EXERCISE PASSAGE:
But the most popular applications of this feature are smart contracts, self-executing agreements with the contract terms written into the code. These contracts automatically enforce the conditions specified in the agreement without the need for intermediaries.

Take, for example, supply chain management. Let’s say a clothing company enters into a smart contract with its cotton supplier that stipulates the quality, quantity, and delivery date of the cotton, as well as the agreed-upon price. Once the supplier fulfills these conditions, the smart contract automatically releases the payment to the supplier without the need for manual intervention or third-party verification. Next, the cotton is sent to the factory, and the smart contract records the receipt of the raw materials. As manufacturing begins, the smart contract logs each production stage, such as dyeing, weaving, and cutting. This provides an accurate and tamper-proof record of the entire manufacturing process, ensuring traceability and quality control.

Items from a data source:
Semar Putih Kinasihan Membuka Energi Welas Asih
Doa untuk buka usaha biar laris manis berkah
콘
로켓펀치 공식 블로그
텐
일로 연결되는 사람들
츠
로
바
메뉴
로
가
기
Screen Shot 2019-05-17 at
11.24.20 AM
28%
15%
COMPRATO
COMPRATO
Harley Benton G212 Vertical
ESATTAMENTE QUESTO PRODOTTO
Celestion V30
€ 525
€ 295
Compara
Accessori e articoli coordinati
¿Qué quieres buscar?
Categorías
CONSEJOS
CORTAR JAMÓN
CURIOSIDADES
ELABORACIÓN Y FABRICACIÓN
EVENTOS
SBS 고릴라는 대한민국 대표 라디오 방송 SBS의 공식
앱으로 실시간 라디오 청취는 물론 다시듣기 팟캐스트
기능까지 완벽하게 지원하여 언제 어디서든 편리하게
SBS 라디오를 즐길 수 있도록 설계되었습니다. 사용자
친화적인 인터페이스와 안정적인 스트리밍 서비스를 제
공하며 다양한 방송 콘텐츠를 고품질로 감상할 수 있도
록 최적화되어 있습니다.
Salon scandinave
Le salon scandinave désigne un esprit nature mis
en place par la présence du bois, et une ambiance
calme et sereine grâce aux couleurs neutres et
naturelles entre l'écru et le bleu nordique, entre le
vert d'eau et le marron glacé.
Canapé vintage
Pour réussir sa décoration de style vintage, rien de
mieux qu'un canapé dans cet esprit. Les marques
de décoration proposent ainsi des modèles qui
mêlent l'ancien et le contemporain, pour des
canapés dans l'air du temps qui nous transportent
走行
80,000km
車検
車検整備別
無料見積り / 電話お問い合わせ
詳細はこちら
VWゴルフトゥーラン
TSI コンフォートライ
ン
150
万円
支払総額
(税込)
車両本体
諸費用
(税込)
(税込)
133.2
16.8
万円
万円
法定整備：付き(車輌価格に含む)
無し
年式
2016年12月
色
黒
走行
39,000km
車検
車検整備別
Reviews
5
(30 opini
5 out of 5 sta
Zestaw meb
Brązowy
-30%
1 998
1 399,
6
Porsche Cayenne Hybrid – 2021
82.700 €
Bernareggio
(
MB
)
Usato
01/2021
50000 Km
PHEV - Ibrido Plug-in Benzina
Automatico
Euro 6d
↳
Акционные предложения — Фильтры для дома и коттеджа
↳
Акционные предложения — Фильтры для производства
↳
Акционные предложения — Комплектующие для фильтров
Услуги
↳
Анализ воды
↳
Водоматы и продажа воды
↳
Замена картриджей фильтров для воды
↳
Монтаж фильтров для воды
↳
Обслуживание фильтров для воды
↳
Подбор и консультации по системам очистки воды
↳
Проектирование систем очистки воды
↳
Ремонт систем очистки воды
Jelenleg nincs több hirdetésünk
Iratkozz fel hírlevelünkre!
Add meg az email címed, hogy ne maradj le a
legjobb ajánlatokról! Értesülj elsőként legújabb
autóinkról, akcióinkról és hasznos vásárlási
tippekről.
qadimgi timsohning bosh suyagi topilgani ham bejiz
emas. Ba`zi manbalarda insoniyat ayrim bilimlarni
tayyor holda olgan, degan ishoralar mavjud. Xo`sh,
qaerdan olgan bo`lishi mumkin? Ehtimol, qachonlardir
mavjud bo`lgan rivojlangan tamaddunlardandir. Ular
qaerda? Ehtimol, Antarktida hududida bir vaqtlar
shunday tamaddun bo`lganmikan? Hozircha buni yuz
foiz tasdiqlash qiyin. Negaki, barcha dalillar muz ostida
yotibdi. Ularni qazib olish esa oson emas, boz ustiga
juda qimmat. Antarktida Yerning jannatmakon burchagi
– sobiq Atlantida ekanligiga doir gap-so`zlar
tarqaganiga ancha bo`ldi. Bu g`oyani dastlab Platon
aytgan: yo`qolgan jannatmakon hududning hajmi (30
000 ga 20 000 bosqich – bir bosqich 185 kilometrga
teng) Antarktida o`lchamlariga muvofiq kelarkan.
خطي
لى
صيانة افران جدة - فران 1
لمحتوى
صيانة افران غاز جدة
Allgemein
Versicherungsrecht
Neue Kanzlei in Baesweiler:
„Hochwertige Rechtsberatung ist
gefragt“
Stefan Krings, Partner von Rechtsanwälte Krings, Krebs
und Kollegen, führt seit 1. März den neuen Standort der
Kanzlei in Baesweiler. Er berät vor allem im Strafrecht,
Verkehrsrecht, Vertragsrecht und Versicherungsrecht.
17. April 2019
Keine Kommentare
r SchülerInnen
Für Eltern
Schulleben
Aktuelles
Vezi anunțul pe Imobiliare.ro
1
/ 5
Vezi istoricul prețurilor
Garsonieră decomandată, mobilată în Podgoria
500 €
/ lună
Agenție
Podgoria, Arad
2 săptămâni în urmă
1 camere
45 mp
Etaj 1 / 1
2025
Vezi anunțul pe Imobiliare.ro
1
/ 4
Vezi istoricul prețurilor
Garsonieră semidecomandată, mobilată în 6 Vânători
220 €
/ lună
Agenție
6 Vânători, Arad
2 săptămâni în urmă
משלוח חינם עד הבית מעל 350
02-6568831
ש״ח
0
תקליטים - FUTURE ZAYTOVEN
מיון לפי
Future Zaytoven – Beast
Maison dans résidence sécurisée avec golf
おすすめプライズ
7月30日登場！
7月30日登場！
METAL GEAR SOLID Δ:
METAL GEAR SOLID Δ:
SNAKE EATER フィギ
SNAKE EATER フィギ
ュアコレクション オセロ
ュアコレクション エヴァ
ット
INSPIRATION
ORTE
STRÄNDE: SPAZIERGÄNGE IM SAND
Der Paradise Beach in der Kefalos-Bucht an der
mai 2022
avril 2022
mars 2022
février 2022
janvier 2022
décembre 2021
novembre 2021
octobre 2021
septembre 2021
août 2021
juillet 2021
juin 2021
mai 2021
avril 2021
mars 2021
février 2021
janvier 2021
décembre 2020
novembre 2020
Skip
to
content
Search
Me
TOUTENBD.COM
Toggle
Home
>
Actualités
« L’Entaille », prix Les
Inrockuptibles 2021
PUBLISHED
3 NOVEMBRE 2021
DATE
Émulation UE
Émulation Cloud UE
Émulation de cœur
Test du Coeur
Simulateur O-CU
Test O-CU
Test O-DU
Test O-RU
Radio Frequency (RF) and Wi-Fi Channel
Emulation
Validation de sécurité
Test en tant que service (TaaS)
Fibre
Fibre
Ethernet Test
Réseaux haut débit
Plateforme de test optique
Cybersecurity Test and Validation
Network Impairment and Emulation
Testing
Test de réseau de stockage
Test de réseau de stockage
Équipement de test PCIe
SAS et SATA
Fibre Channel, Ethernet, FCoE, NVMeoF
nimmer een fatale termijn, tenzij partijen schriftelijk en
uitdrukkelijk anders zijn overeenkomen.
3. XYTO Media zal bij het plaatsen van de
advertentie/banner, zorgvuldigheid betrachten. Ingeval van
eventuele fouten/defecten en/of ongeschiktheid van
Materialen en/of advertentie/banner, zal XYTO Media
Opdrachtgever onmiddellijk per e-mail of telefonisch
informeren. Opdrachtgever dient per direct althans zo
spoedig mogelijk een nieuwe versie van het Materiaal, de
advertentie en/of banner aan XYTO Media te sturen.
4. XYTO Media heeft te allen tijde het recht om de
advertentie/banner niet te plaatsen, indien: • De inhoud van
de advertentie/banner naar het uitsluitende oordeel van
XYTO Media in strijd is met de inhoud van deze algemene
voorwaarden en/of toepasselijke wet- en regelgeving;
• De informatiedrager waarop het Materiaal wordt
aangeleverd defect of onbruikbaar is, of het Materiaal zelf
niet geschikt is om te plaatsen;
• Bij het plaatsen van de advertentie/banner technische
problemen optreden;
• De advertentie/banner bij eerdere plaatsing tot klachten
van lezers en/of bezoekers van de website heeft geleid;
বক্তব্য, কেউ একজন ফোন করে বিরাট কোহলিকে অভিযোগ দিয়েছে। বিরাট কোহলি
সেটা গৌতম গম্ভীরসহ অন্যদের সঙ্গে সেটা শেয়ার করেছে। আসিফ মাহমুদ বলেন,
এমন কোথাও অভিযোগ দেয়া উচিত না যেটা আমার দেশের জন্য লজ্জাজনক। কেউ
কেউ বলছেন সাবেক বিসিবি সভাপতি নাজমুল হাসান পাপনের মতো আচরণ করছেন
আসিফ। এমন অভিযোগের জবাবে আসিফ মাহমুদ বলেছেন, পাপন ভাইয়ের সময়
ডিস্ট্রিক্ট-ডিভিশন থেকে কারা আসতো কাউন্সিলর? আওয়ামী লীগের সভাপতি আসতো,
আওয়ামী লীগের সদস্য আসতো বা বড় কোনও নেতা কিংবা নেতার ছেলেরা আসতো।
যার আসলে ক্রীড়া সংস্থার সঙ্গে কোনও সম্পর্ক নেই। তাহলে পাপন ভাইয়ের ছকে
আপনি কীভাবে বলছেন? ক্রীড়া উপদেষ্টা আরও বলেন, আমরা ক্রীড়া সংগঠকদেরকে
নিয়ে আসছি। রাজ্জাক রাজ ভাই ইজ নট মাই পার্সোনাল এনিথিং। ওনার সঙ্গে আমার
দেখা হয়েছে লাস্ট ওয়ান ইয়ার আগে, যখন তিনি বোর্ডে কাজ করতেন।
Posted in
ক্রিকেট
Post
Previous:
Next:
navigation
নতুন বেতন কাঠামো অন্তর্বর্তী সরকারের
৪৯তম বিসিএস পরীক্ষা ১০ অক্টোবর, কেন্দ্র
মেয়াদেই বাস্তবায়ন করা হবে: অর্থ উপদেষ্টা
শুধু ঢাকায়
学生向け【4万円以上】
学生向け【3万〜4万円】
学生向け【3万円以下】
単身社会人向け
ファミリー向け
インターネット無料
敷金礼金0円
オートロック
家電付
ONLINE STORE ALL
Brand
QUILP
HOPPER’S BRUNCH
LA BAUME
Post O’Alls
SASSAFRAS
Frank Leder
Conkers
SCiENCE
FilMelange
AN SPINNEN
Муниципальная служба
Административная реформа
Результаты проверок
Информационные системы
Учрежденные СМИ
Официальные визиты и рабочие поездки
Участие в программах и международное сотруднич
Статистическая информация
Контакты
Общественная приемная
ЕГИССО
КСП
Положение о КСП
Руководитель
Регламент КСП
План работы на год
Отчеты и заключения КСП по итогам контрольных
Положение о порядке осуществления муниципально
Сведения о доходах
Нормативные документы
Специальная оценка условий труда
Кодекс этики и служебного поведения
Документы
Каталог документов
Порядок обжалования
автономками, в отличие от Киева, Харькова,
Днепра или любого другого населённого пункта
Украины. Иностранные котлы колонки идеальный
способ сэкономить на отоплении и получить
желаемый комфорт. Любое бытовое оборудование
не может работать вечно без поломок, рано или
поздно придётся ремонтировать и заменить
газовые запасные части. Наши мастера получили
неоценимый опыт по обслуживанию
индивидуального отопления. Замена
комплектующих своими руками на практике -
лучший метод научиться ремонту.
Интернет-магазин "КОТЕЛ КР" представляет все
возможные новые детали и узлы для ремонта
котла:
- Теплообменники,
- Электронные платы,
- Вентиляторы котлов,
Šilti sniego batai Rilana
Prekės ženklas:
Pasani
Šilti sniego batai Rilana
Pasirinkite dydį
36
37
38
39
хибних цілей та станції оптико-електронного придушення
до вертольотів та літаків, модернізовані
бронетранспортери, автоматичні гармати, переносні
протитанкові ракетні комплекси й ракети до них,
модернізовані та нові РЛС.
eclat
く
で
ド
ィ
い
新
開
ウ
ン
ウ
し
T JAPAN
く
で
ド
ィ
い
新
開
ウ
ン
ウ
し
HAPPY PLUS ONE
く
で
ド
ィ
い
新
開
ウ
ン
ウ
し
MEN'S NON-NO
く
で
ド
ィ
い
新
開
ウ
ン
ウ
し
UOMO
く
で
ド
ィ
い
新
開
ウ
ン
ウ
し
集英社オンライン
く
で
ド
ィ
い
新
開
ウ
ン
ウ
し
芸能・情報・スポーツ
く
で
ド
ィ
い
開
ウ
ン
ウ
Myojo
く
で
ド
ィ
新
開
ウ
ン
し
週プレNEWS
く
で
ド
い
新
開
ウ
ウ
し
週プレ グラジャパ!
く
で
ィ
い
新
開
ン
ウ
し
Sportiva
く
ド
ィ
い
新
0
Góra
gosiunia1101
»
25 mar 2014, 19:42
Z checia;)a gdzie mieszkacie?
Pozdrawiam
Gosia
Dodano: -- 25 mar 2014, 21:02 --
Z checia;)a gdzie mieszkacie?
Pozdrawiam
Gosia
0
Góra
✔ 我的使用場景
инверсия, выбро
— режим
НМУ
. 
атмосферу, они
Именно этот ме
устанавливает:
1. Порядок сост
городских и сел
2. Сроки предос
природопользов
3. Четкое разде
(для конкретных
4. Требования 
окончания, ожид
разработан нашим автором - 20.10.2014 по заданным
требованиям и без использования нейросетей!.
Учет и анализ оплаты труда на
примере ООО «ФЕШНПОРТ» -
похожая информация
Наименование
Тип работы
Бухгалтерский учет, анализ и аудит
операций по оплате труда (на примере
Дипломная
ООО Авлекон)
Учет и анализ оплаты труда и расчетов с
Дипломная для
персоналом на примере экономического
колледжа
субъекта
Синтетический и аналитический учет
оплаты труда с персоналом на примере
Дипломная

PARTS OF THE EXERCISE:
(a) In the smart contracts passage, what does the smart contract record when the cotton is sent to the factory?
(b) For each statement, say whether it agrees with the smart contracts passage, and quote the words from the passage that decide it: (i) Smart contracts need intermediaries to enforce the conditions of an agreement. (ii) The smart contract logs production stages such as dyeing, weaving, and cutting. (iii) Releasing payment to the cotton supplier requires third-party verification.
(c) Reproduce the part of the smart contracts passage that opens with the words containing "But the most" and closes with "need for intermediaries.".

OUTPUTS FOR THE TASKS:
(a) It records the receipt of the raw materials.

(b)
(i) No: "without the need for intermediaries"
(ii) Yes: "the smart contract logs each production stage, such as dyeing, weaving, and cutting"
(iii) No: "without the need for manual intervention or third-party verification"

(c)
But the most popular applications of this feature are smart contracts, self-executing agreements with the contract terms written into the code. These contracts automatically enforce the conditions specified in the agreement without the need for intermediaries.